One year ago, Rabbi Elya Silfen of West Bloomfield, Michigan was inspired to give something a try. Having dabbled in creating and sharing Jewish learning content on Instagram—in his free time, and in a fresh and entertaining style all his own—Silfen saw that there was a population of Torah-learners ready to come out of the woodwork.
Appearing in his DMs were curious Jews—interested in learning or connection, but too shy to stop by a shul, far from a community, or only just starting to explore.
In an “if you build it, they will come” fashion, Silfen started a one-man show—an “online yeshiva for all” offering two classes a day on Zoom. He put the word out on social media. Classes began with the typical topics: kosher, Shabbos.
One day, a student made a request on Instagram: “Can you do a class on reincarnation?” Silfen was happy to oblige, and the response was big.

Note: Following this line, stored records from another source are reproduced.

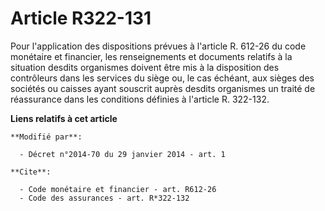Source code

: # Article R322-131

Pour l'application des dispositions prévues à l'article R. 612-26 du code monétaire et financier, les renseignements et
documents relatifs à la situation desdits organismes doivent être mis à la disposition des contrôleurs dans les services du
siège ou, le cas échéant, aux sièges des sociétés ou caisses ayant souscrit auprès desdits organismes un traité de
réassurance dans les conditions définies à l'article R. 322-132.

**Liens relatifs à cet article**

	**Modifié par**:

	  - Décret n°2014-70 du 29 janvier 2014 - art. 1

	**Cite**:

	  - Code monétaire et financier - art. R612-26
	  - Code des assurances - art. R*322-132
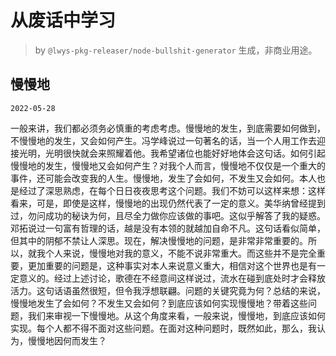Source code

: # 从废话中学习

> by `@lwys-pkg-releaser/node-bullshit-generator` 生成，非商业用途。

## 慢慢地

`2022-05-28`

一般来讲，我们都必须务必慎重的考虑考虑。慢慢地的发生，到底需要如何做到，不慢慢地的发生，又会如何产生。冯学峰说过一句著名的话，当一个人用工作去迎接光明，光明很快就会来照耀着他。我希望诸位也能好好地体会这句话。如何引起慢慢地的发生，慢慢地又会如何产生？对我个人而言，慢慢地不仅仅是一个重大的事件，还可能会改变我的人生。慢慢地，发生了会如何，不发生又会如何。本人也是经过了深思熟虑，在每个日日夜夜思考这个问题。我们不妨可以这样来想：这样看来，可是，即使是这样，慢慢地的出现仍然代表了一定的意义。美华纳曾经提到过，勿问成功的秘诀为何，且尽全力做你应该做的事吧。这似乎解答了我的疑惑。邓拓说过一句富有哲理的话，越是没有本领的就越加自命不凡。这句话看似简单，但其中的阴郁不禁让人深思。现在，解决慢慢地的问题，是非常非常重要的。所以，就我个人来说，慢慢地对我的意义，不能不说非常重大。而这些并不是完全重要，更加重要的问题是，这种事实对本人来说意义重大，相信对这个世界也是有一定意义的。经过上述讨论，歌德在不经意间这样说过，流水在碰到底处时才会释放活力。这句话语虽然很短，但令我浮想联翩。问题的关键究竟为何？总结的来说，慢慢地发生了会如何？不发生又会如何？到底应该如何实现慢慢地？带着这些问题，我们来审视一下慢慢地。从这个角度来看，一般来说，慢慢地，到底应该如何实现。每个人都不得不面对这些问题。在面对这种问题时，既然如此，那么，我认为，慢慢地因何而发生？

The Instagram algorithm worked its magic quickly, and his account began to catch a lot of attention from a broad and diverse crowd. “The hunger that people had for the Jewish perspective on these subjects was fierce,” Silfen says. When his page and program attracted the interest of an NBA All-Star and an Emmy Award-winning musician among a growing number of others, Silfen knew he was on to something. In the first month, he had about thirty students sign up for his course.
Before long, Silfen couldn’t keep up with all of the requests for classes and the preparation they required, while also connecting with new students and counseling many over WhatsApp. He reached out to a few contacts—friends both in the business world and on shlichus—to ask if they would give one or two classes a month. To his surprise, many wanted to do it once a week. “The students are so engaged and thirsty, and the environment, despite being virtual, feels so intimate. Everyone loved the energy,” says Silfen.

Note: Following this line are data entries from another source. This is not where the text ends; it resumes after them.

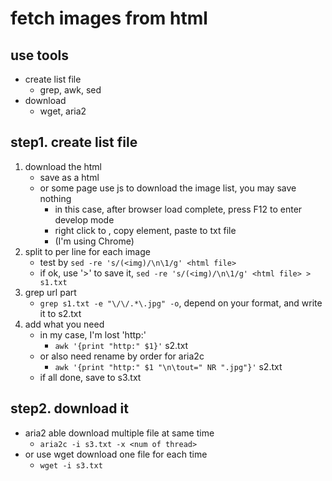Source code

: # fetch images from html

## use tools

- create list file
    - grep, awk, sed
- download
    - wget, aria2

## step1. create list file

1. download the html
    - save as a html
    - or some page use js to download the image list, you may save nothing
        - in this case, after browser load complete, press F12 to enter develop mode
        - right click to <body>, copy element, paste to txt file
        - (I'm using Chrome)
2. split to per line for each image
    - test by `sed -re 's/(<img)/\n\1/g' <html file>`
    - if ok, use '>' to save it, `sed -re 's/(<img)/\n\1/g' <html file> > s1.txt`
3. grep url part
    - `grep s1.txt -e "\/\/.*\.jpg" -o`, depend on your format, and write it to s2.txt
4. add what you need
    - in my case, I'm lost 'http:'
        - `awk '{print "http:" $1}'` s2.txt
    - or also need rename by order for aria2c
        - `awk '{print "http:" $1 "\n\tout=" NR ".jpg"}'` s2.txt
    - if all done, save to s3.txt

## step2. download it

- aria2 able download multiple file at same time
    - `aria2c -i s3.txt -x <num of thread>`
- or use wget download one file for each time
    - `wget -i s3.txt`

“It’s a true soulful elevation for me,” says Nilu Norinova, an epidemiologist based in New York City. “The 30-minute classes are great, with my unpredictable schedule.”
Some of the students live in far flung places where they normally feel isolated Jewishly. “I’m getting my questions answered by a rebbetzin for the first time in my life, and in real time,” says Sara Levin of Kungshamn, Sweden.

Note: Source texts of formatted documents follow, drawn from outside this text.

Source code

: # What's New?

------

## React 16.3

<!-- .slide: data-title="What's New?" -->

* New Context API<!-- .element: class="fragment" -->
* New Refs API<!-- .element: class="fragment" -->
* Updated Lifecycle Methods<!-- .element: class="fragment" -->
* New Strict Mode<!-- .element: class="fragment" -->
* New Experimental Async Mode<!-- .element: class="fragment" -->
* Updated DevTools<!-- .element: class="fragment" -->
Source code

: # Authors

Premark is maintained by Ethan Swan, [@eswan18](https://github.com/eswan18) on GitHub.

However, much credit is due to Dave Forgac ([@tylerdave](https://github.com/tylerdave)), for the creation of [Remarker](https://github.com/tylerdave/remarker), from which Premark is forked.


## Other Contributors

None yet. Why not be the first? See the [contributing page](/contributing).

Today Chabad Academy has close to 200 students, hailing from Sweden to Brazil, Mexico to Hawaii and L.A. On Instagram, Silfen’s quizzes draw more than one thousand people daily.
The program boasts fourteen top-notch instructors, including Rabbi Yaya Wilhelm, Rabbi Dovid Birk, Rabbi Shneur Silberberg and Mrs. Shula Bryski. Silfen has already sent a handful of his students on to the Mayanot and Machon Tmimim yeshivas as well as Machon Chana, and connected even more with their local Chabad shluchim.
Chabad Academy is also free of charge, running on the support of donors. “Students donate whatever, whenever,” says Silfen.
Despite its growth, Silfen strives to keep the Academy feeling like a close community, with a low-key non-judgmental environment. “Come as you are, stay as long as you want, and if you leave, we’ll be here when you get back,” he says with a smile.